__Text passage__:
This is Legal’s 30th restaurant and a far cry from the Legal Sea Foods fish market George Berkowitz opened in 1950 in Inman Square adjacent to his father’s (Harry Berkowitz) grocery store. Eighteen years later, in 1968, the younger Berkowitz set out some picnic tables and opened up a fish restaurant, and the rest is history.
Today, George’s son, Roger Berkowitz, heads up the family-run company and has just been named one of 20 semi-finalist restaurateurs in the 2010 James Beard Foundation Awards — and the only one in Massachusetts.
Legal C Bar, nicely situated in the center grouping of buildings at Legacy Place, is a more casual version of a Legal Sea Foods.
The C in its name references the casual concept — as well as the customized cocktails made at its very large bar and the fact that so many of the dishes begin with C – crab, cod, clams, calamari. The C also refers to the contemporary style of the space, which has lots of windows, blond wood, brushed metal, and angled mirrors that make you wonder if you’re really seeing tables on the catwalk section of the second floor (you are) or if they’re an optical illusion.

__Data segment__:
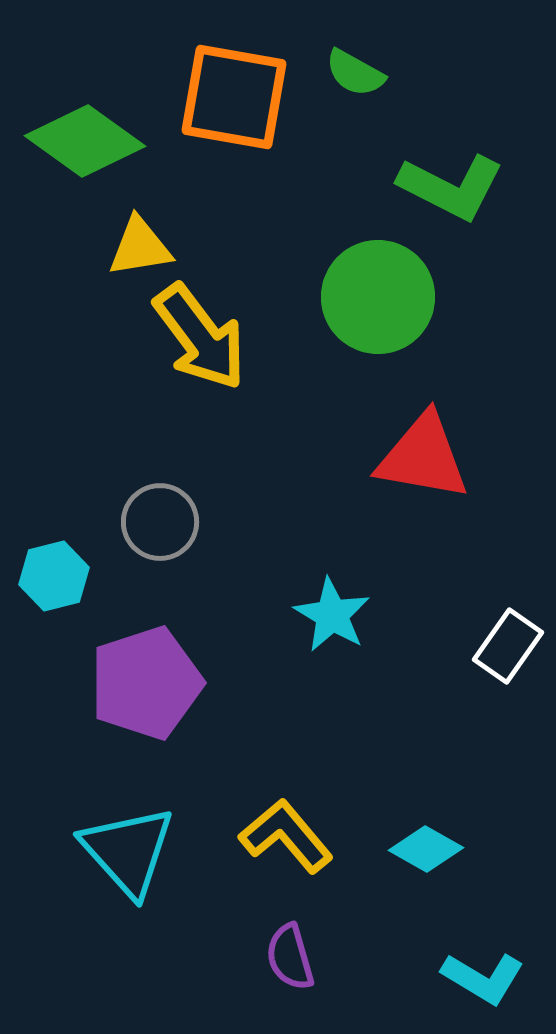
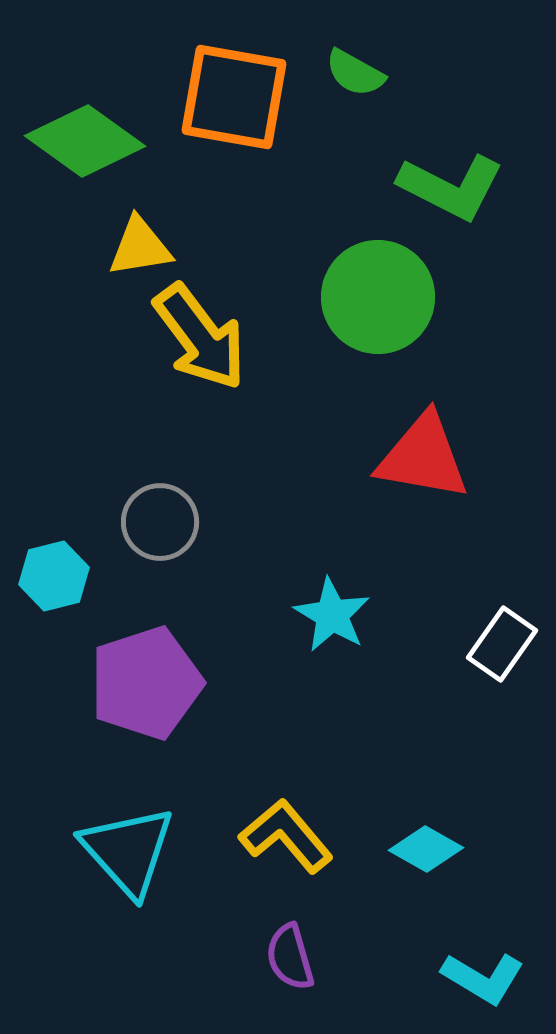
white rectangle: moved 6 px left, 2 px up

__Exercise 1__: From the text about Legal C Bar, list the dishes it names that begin with the letter C.
__Exercise 2__:
Answer these questions using the text about Legal C Bar.
(a) In what year did George Berkowitz open the Legal Sea Foods fish market?
(b) In which awards was Roger Berkowitz named a semi-finalist restaurateur?
(c) Where at Legacy Place is Legal C Bar situated?

__Written reply 1__: crab, cod, clams, calamari

__Written reply 2__:
(a) 1950
(b) The 2010 James Beard Foundation Awards
(c) In the center grouping of buildings